I am simply trying to remove all of the Array objects that have 'visible' set to '0'

Array:

{
"Count":5,
"0":{"id":"1","visible":"0"},
"1":{"id":"3","visible":"0"},
"2":{"id":"1","visible":"0"},
"3":{"id":"2","visible":"0"},
"4":{"id":"3","visible":"0"}
}

PHP:

function cleanup($arr) {
    for($i = 0; $i < (count($arr)-1); $i++) {
        if($arr[$i]['visible'] == false) {
            unset($arr[$i]);
        }
    }
    $newarr = array_unique($arr, SORT_REGULAR);
    $newarr['Count'] = count($newarr)-1;

    return $newarr;
}

Result:

{
"Count":2,
"3":{"id":"2","visible":"0"},
"4":{"id":"3","visible":"0"}
}

In my mind this should work and return {"Count":0}. Also Why have the 'keys' not been set to 0,1 instead of 3,4. Where am i going wrong?

Это было полезно?

Решение

You are using count($arr)-1) inside the for loop, and it gets re-evaluated every iteration, so after you unset the first three times, i is 3, but count($arr)-1) is 1, and you exit the loop. You should set $j=count($arr)-1 before the for loop, and use for($i = 0; $i < $j; $i++)

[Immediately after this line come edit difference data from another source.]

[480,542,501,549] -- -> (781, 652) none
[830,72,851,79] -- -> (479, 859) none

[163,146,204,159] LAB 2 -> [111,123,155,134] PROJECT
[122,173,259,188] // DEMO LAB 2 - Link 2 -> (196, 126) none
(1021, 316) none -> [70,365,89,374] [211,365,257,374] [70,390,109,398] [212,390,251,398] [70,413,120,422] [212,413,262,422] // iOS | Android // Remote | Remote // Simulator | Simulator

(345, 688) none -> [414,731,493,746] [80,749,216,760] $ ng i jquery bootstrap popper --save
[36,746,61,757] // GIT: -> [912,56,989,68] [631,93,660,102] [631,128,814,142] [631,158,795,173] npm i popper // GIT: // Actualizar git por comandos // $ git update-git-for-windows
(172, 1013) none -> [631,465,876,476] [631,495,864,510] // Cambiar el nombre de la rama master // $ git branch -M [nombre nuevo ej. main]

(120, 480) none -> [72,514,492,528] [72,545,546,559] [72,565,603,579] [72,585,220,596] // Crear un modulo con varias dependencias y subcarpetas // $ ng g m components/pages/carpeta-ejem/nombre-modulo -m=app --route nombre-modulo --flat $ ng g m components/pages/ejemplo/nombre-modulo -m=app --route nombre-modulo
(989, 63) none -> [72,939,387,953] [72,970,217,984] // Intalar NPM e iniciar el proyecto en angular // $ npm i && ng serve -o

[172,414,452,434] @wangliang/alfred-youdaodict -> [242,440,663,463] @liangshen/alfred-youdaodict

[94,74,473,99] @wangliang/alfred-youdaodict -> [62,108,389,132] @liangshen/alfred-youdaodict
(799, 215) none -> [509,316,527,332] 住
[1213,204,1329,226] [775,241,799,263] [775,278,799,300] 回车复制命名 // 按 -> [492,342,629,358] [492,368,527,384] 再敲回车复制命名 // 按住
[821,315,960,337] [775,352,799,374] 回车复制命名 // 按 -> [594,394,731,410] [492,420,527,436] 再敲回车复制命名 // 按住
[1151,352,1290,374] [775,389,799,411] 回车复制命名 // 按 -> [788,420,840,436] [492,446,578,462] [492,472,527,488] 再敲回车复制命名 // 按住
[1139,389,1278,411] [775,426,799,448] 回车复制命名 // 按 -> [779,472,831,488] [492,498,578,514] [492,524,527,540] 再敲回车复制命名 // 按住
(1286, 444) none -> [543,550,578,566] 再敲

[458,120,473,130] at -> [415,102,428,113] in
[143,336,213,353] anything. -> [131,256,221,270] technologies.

In general it is bad programming practice (performance-wise) to use functions like count() inside the for loop

Другие советы

unset() will not reorder the array indexes if you removing an index from the middle of an numerical array. You need to reindex the array by yourself. array_values() is helpful here.

function cleanup($arr) {
    for($i = 0; $i < (count($arr)-1); $i++) {
        if($arr[$i]['visible'] == false) {
            unset($arr[$i]);
        }
    }
    $newarr = array_values(array_unique($arr, SORT_REGULAR));
    return $newarr;
}

The Count property makes no sense for me therefore I dropped it away. You may use the function count() instead.